While the White House isn’t likely to start a political fight with the powerful agricultural industry or its Congressional backers any time soon, the surging levels of U.S. exports could be a ripe target, particularly natural gas.
Barely a blip in the market five years ago, exports of liquefied natural gas, the super-chilled form of the fuel that is shipped by tanker around the globe, now account for more than 10 percent of the U.S. production. Shipping the fuel to buyers in Asia and Europe, where prices are far higher than they are even at the elevated levels customers are paying in the U.S., means less fuel to tamp down inflation, senators at a hearing on energy prices noted on Tuesday.
“We are exporting our principal advantage in the world economy,” Sen. Angus King (I-Maine) said at an Energy Committee hearing. “We are literally subsidizing Chinese manufacturing by sending them natural gas.”
“I wholeheartedly agree,” Sen. Joe Manchin (D-W.Va.) seconded.
Still, Republicans aren’t shying away from using the high prices to attack the Biden administration’s renewable energy support, as well as Democrats’ $1.75 trillion social spending and climate bill, which contains $320 billion in tax breaks for energy sources like wind and solar power to help displace fossil fuels.
The Biden administration has focused its public messaging so strongly on climate change and the switch to renewable energy that it’s made itself an open target for Republicans on the issue, said Mark Jones, political science professor at Rice University in Houston. With mid-term elections less than a year away, voter anger over high prices could cost Democrats control of the House and Senate — and any hopes for more ambitious climate legislation.
“It is consistent to focus in the short term on fossil fuels while in the long term you’re trying to transition away from them, but the messaging is difficult,” Jones said. “On one hand you’re saying fossil fuels are destroying the planet; on the other hand you want to boost the production of fossil fuels in the short term to help people’s pocket books.”
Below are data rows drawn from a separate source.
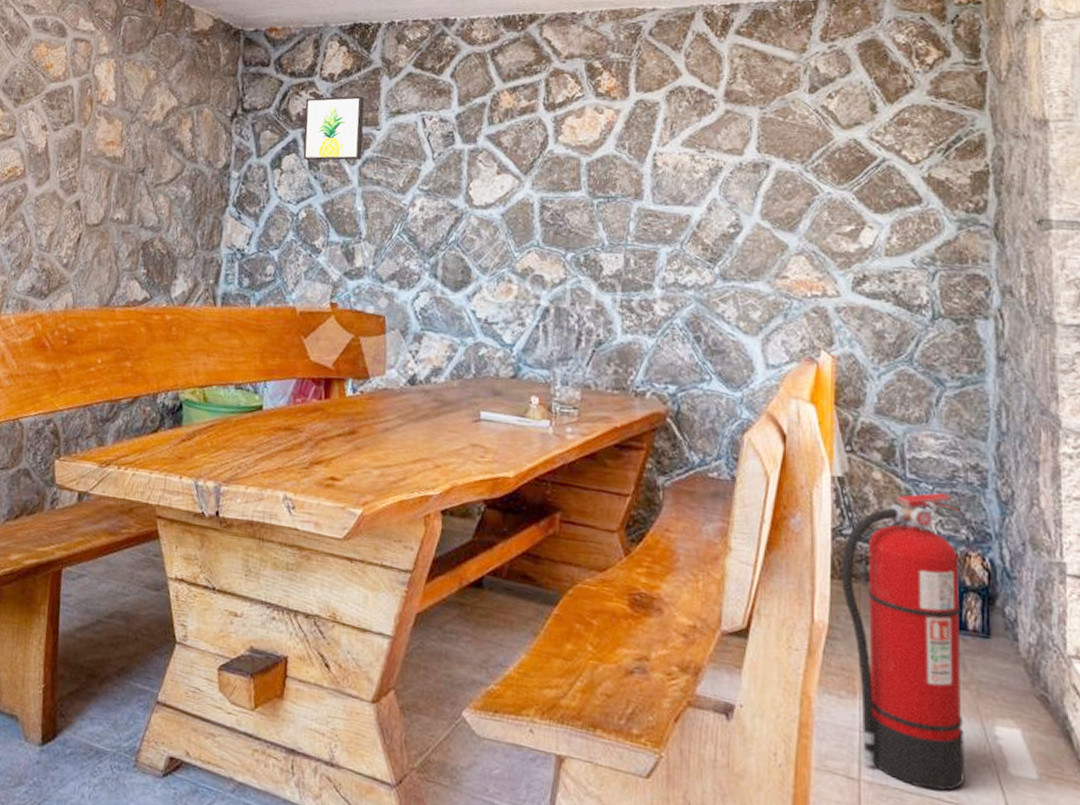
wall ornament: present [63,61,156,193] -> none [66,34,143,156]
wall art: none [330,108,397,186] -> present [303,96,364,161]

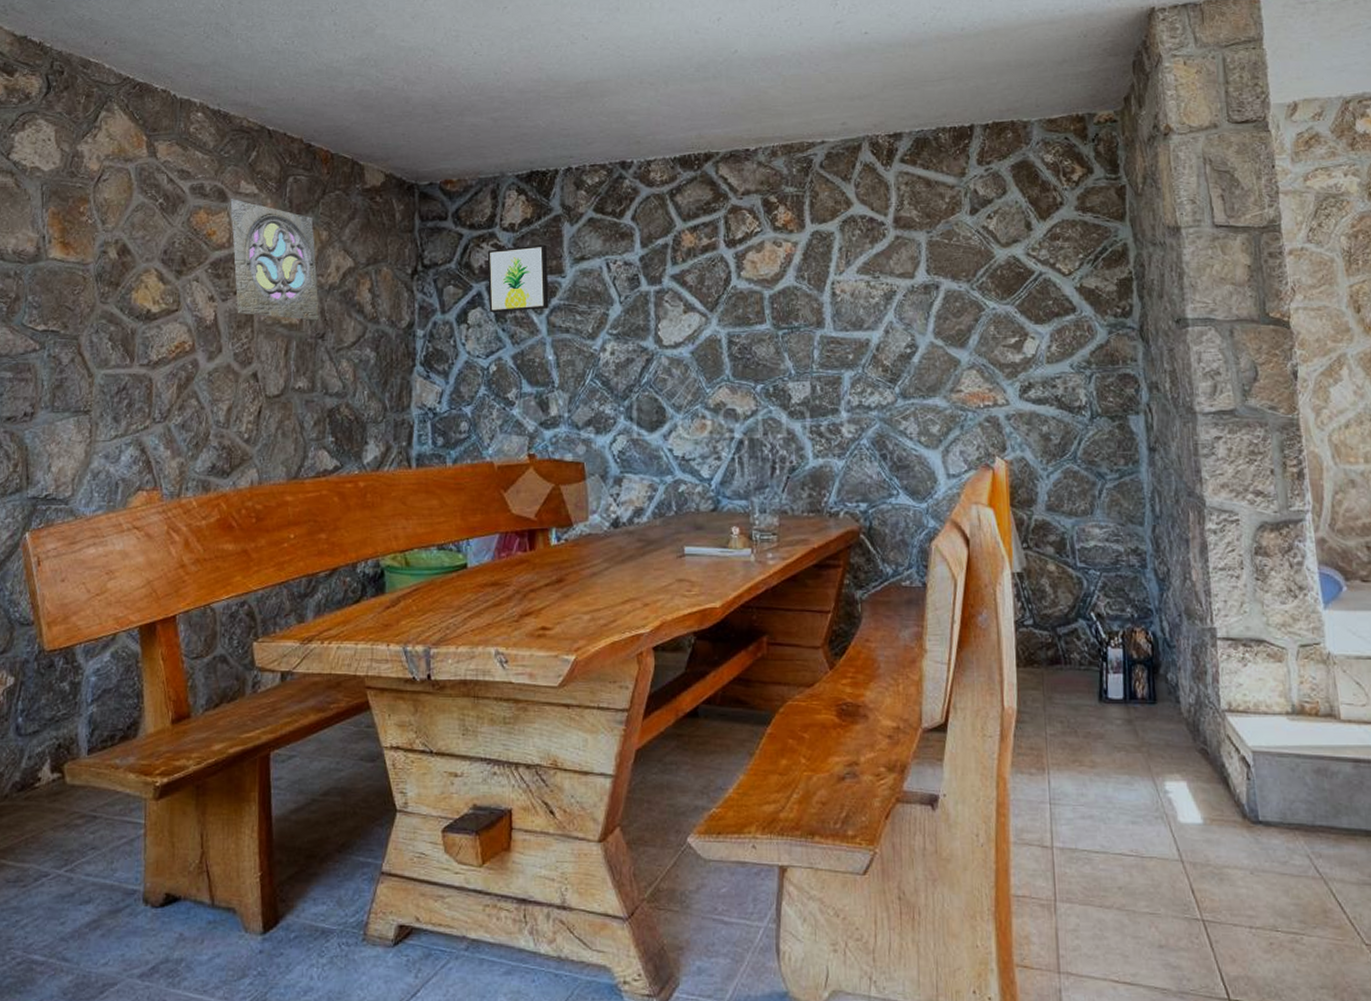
wall ornament: none [66,34,143,156] -> present [230,199,320,321]
fire extinguisher: present [841,493,965,791] -> none [1025,578,1142,847]

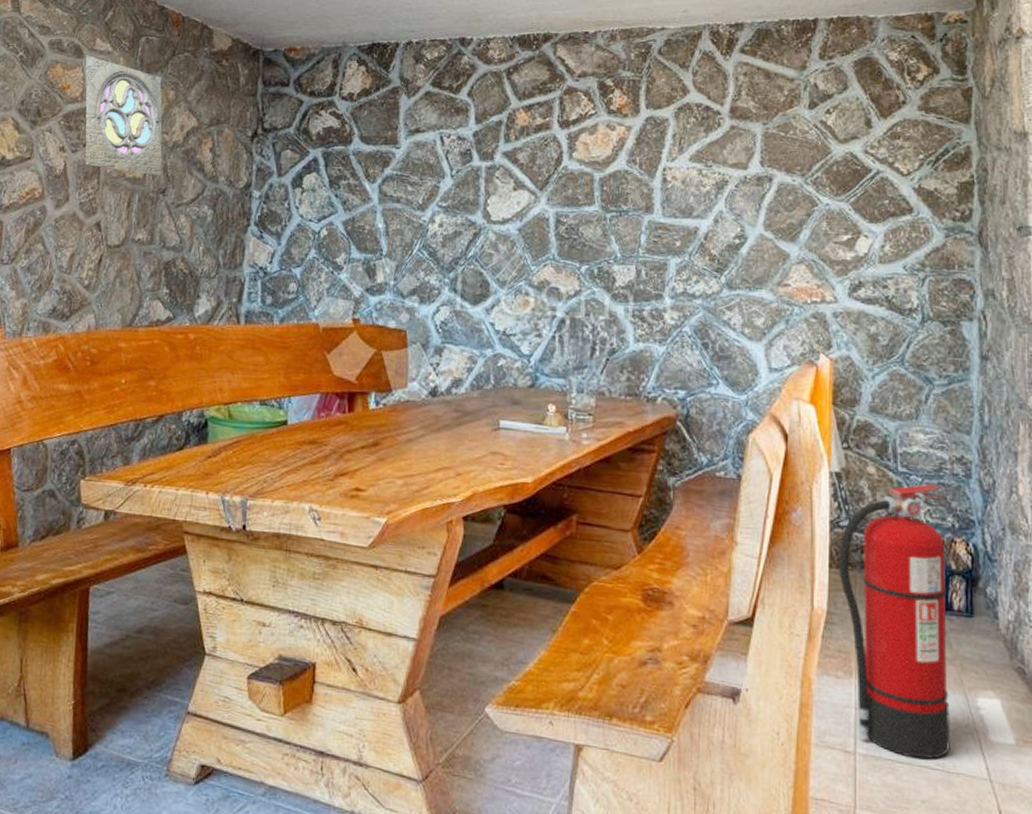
wall art: present [487,244,549,313] -> none [323,115,384,179]
fire extinguisher: none [1025,578,1142,847] -> present [839,484,950,760]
While the messaging may be difficult, there appear to be few people in the White House skilled in delivering that message, some of the administration’s allies said. The White House lacks the sort of deep experience with fossil fuel markets to go before the public and convincingly explain why fuel prices are at heights last seen nearly a decade ago and that investments in renewable energy will insulate the country from future market swings, said David Goldwyn, analyst at the Atlantic Council and a former official in the Clinton and Obama administrations.
“It’s not politically astute to make the public do a Google search to figure out the nuances of your position,” Goldwyn said. “They’re taking some avoidable hits and they’re not punching back the way they should.”
High fuel costs also pose a danger to Democrats’ climate priorities, said Kevin Book, director of energy consulting firm ClearView Energy. The party can say their infrastructure package and budget bill contain transformative provisions, including a ban on drilling in most federal offshore waters. But rising fuel prices may mean they don’t get many more big bites at that apple any time soon, he said.
“The energy transition depends on technology and capital, but it also depends on political continuity and voter buy-in,” Book said. “High prices undermine that buy-in, and they could affect political continuity, too.”